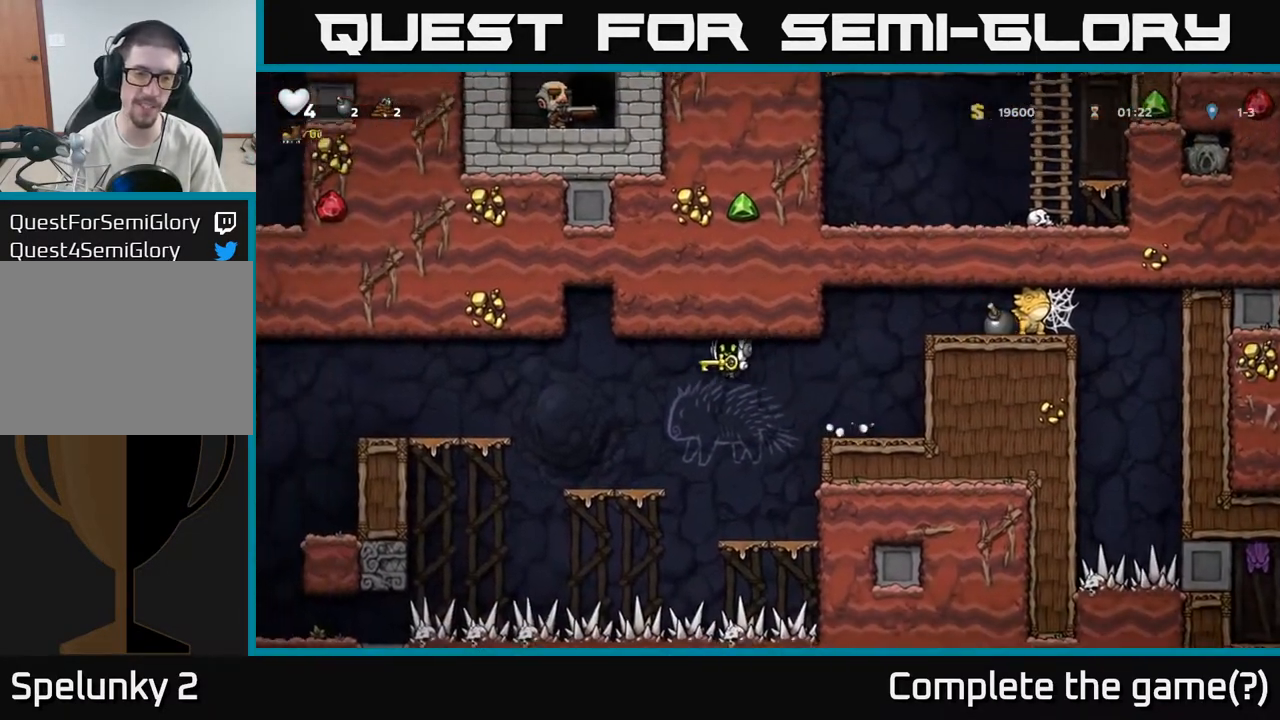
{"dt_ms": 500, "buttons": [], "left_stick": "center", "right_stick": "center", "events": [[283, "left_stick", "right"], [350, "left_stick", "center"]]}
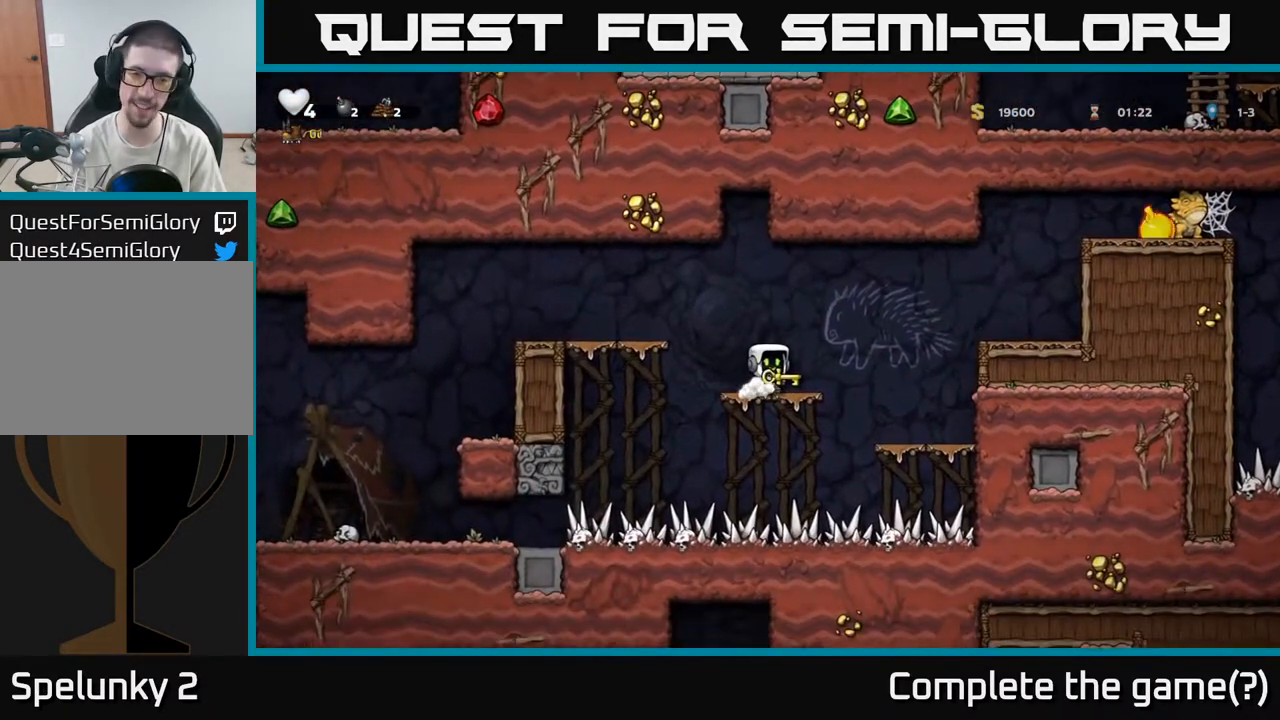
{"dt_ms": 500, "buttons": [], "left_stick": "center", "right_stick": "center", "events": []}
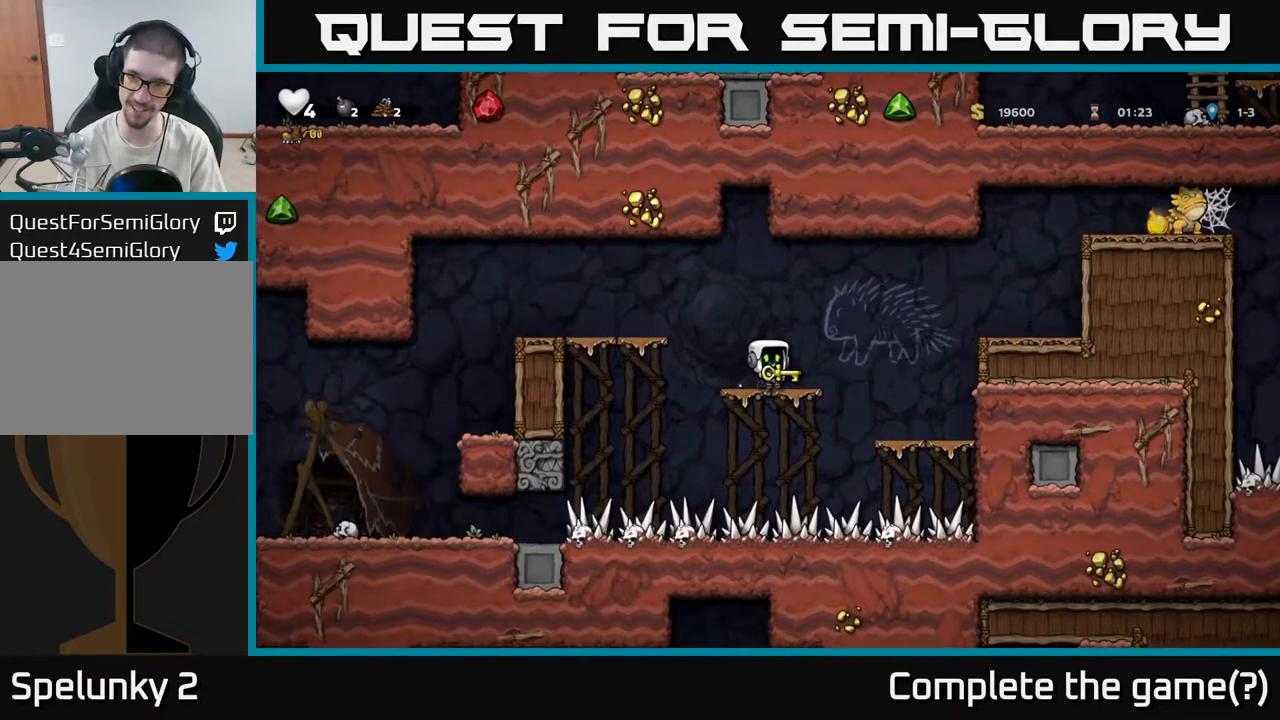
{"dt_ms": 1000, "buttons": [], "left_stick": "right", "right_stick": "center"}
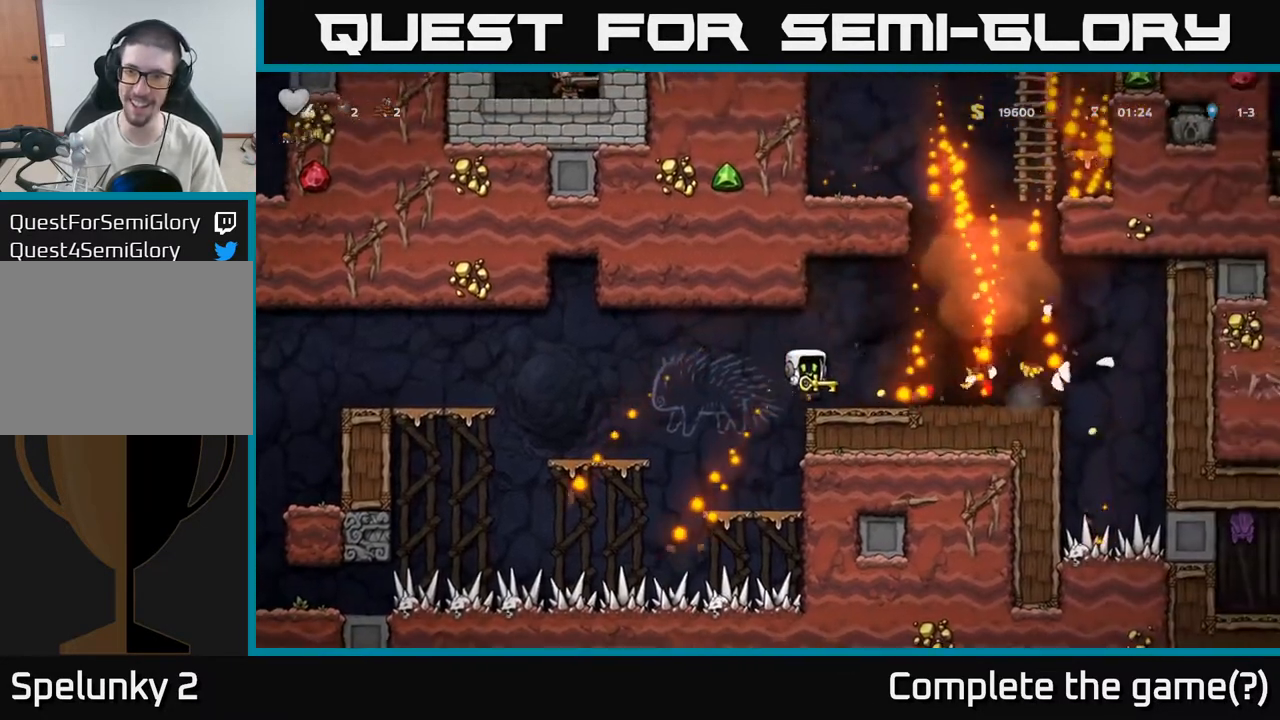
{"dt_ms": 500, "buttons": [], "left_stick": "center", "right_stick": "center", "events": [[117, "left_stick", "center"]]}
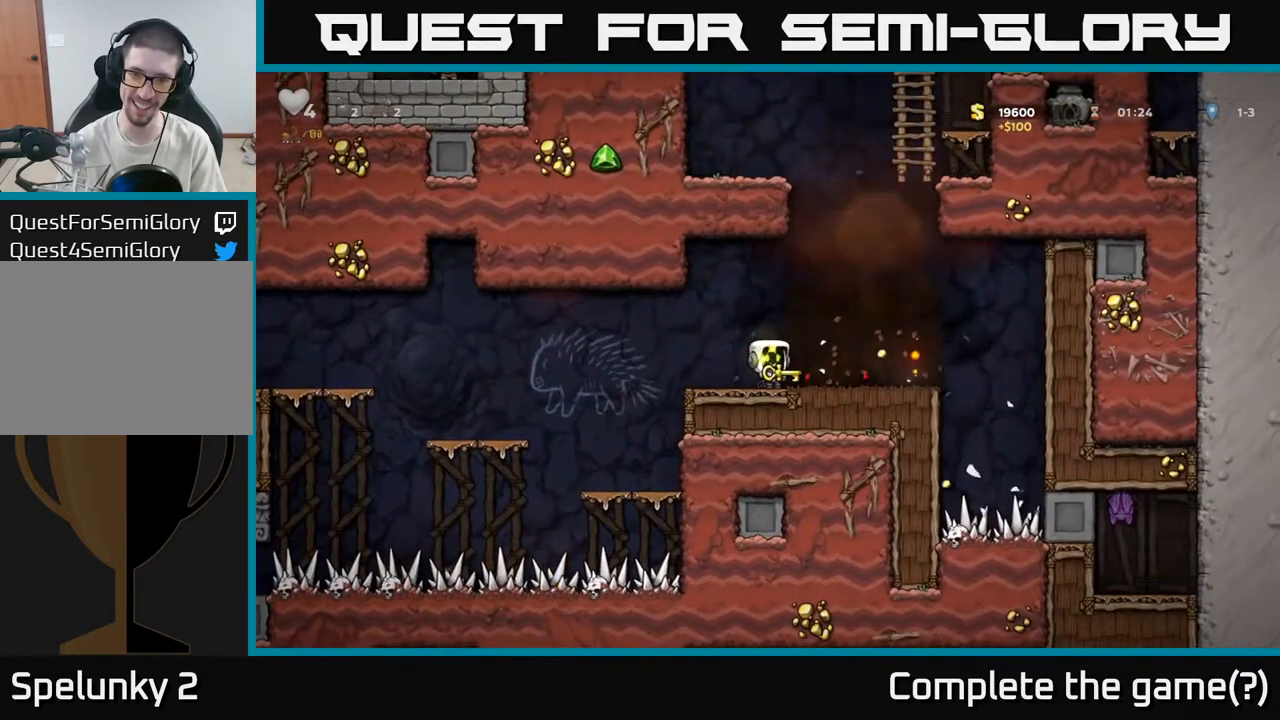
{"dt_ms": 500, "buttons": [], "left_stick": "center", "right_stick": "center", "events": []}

____________

[Task instructions] Please set down the records exactly, and keep every image out of the copy.

[Exercise solution]
{"dt_ms": 500, "buttons": [], "left_stick": "center", "right_stick": "center", "events": [[283, "left_stick", "right"], [350, "left_stick", "center"]]}
{"dt_ms": 500, "buttons": [], "left_stick": "center", "right_stick": "center", "events": []}
{"dt_ms": 1000, "buttons": [], "left_stick": "right", "right_stick": "center"}
{"dt_ms": 500, "buttons": [], "left_stick": "center", "right_stick": "center", "events": [[117, "left_stick", "center"]]}
{"dt_ms": 500, "buttons": [], "left_stick": "center", "right_stick": "center", "events": []}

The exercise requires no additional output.